How to make a layered hot compost pile:
Take your time and make some soil!
- Pick a spot in your yard that you don't mind things rotting and perhaps smelling a little (if you make it right and maintain it, it should not smell too bad )
- Think about access to the pile. You will want to get future materials to the pile and the ability to distribute the pile back on your garden after it has become humus
- Access to water. You want to have the ability to water your compost periodically if it dries out.
- Ideally it is on bare ground, which allow earthworms and other critters to come up and eat and contribute to the process.
- If you have a chicken coop, you might want to think about all the wonderful nutrition they could get from feeding off the bugs and worms that live in the pile.
- To create fully functioning 'hot compost' you need to start with a minimum of a cubic yard. 3 feet wide, 3 feet deep and 3 feet high. Or a little under a meter if you are metric minded.
- If you are making a hot pile, it is recommended that you have a system in which to contain it
- The three bin system is popular and works well. The idea is 3 adjacent boxes, that are 4 cubic feet (or bigger). Pallets work really well for this and you can often get them for free or cheap.
- You can also build a frame and then use chicken wire to contain the compost material.
Making the pile
- Start with a layer of small branches and or brush and twigs. Something that allow air to get under the pile and circulate in. Make sure that your base footprint is 3 square feet.
- Then put down your first layer of carbon. Maybe those leaves you raked up last fall. You want your carbon layer to be about 4-12 inches. It depends on whether it will compress with additional weight (ie leaves you might want to go pretty thick).
- Add some water. Not too much, but you are going for the consistency of a rung out sponge. If your materials are already wet, then don't add water
- Then you add a layer of nitrogen about 2-3 inches.
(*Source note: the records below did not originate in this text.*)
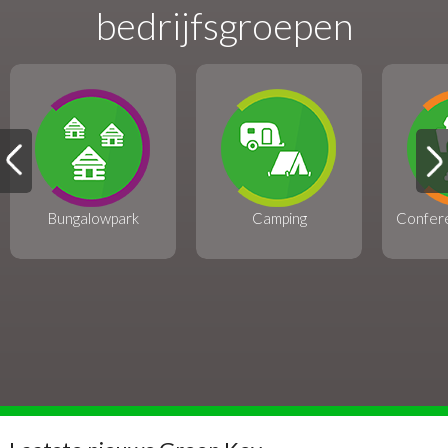
bedrijfsgroepen
Bungalowpark
Camping
Confer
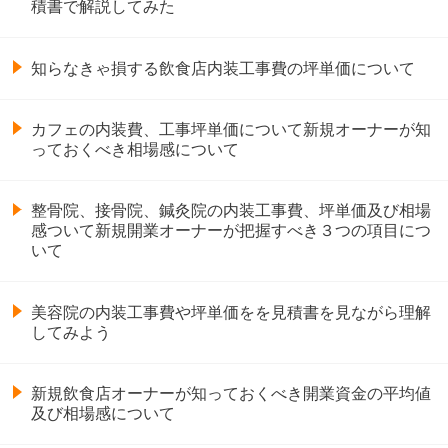
積書で解説してみた
知らなきゃ損する飲食店内装工事費の坪単価について
カフェの内装費、工事坪単価について新規オーナーが知
っておくべき相場感について
整骨院、接骨院、鍼灸院の内装工事費、坪単価及び相場
感ついて新規開業オーナーが把握すべき３つの項目につ
いて
美容院の内装工事費や坪単価をを見積書を見ながら理解
してみよう
新規飲食店オーナーが知っておくべき開業資金の平均値
及び相場感について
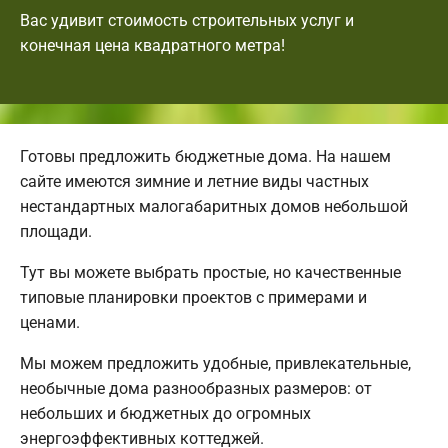
Вас удивит стоимость строительных услуг и
конечная цена квадратного метра!
Готовы предложить бюджетные дома. На нашем
сайте имеются зимние и летние виды частных
нестандартных малогабаритных домов небольшой
площади.
Тут вы можете выбрать простые, но качественные
типовые планировки проектов с примерами и
ценами.
Мы можем предложить удобные, привлекательные,
необычные дома разнообразных размеров: от
небольших и бюджетных до огромных
энергоэффективных коттеджей.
Grass clippings, wet food waste, manure (dry food waste tends to lose most of its nitrogen).
- Then add another carbon layer
- Then more nitrogen etc.
- Water every layer or every other layer as appropriate
- Do this until your pile is a a minimum of 3 feet high
- Top it of with some straw or leaves or something to suppress any smell.
- Add some soil to the top to prevent the nitrogen from escaping.
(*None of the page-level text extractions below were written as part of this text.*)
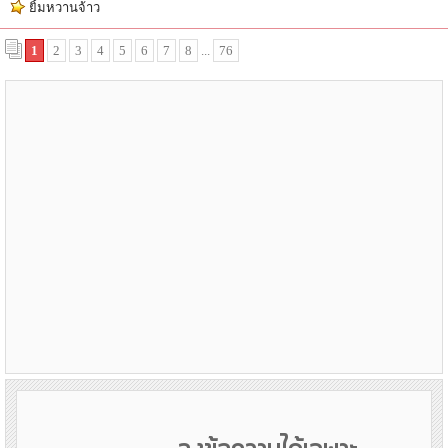
ยิ้มหวานจ้าว
1
2
3
4
5
6
7
8
...
76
- If possible, track the temperature of your pile ( a meat thermometer works well) . You are looking for a temperature of 131-150 degrees. Anything higher means you have too much nitrogen and are losing it as methane gas and killing the beneficial micro-organisms. After three days above 131 degrees, it is beneficial to turn the pile to re-ignite it. You should turn the pile several times a month for the first 2-3 months. Once the temperature cools down to ambient air, then it is time to let the pile sit.
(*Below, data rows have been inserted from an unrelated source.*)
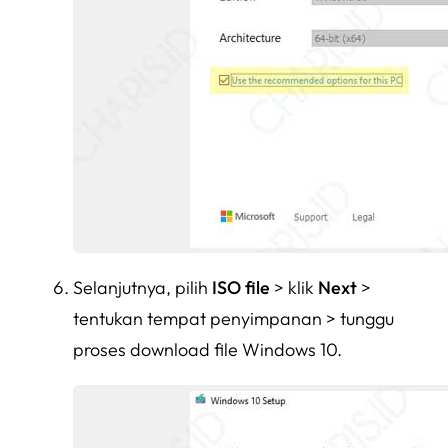
Selanjutnya, pilih
ISO file
> klik
Next
>
tentukan tempat penyimpanan > tunggu
proses download file Windows 10.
- Turning the pile will continue the process that you have started. Using a pitchfork you want to move the pile to the adjacent bin. Because the middle of the pile is the hottest, it is important to activate the entire pile so turn the material from the outer edges into the middle of the new pile and the hotter material to the edges. If you need to add more nitrogen sources it is good to layer them in.
- Turning will aerate the pile and restart the microbial activity
- Composting is a very variable enterprise. It can take from 1-6 months or longer
- You know that you are done when you have a rich dark brown humus instead of a bunch of identifiable rotting parts.
- It's a good idea to put it through a sifter before using in soil.
- Keep it covered if it is raining so valuable nutrients don't leach out and the pile does not become saturated and stop the composting process.
- If you have manure, it's better to put it in the middle layers or towards the top
- Keep your pile moist, but not soaked. You are trying to create an ideal climate for microorganisms. Like plants, too much water and they drown and too little and they die of thirst
- If you are putting weeds in your pile, make sure that they have not gone to seed. If they have, you may get your pile hot enough to kill them off, but you might not.
- A great time to build your pile is after harvesting in the fall. You will have plenty of great nitrogen (from the freshly pulled plants) and it will have the winter to break down.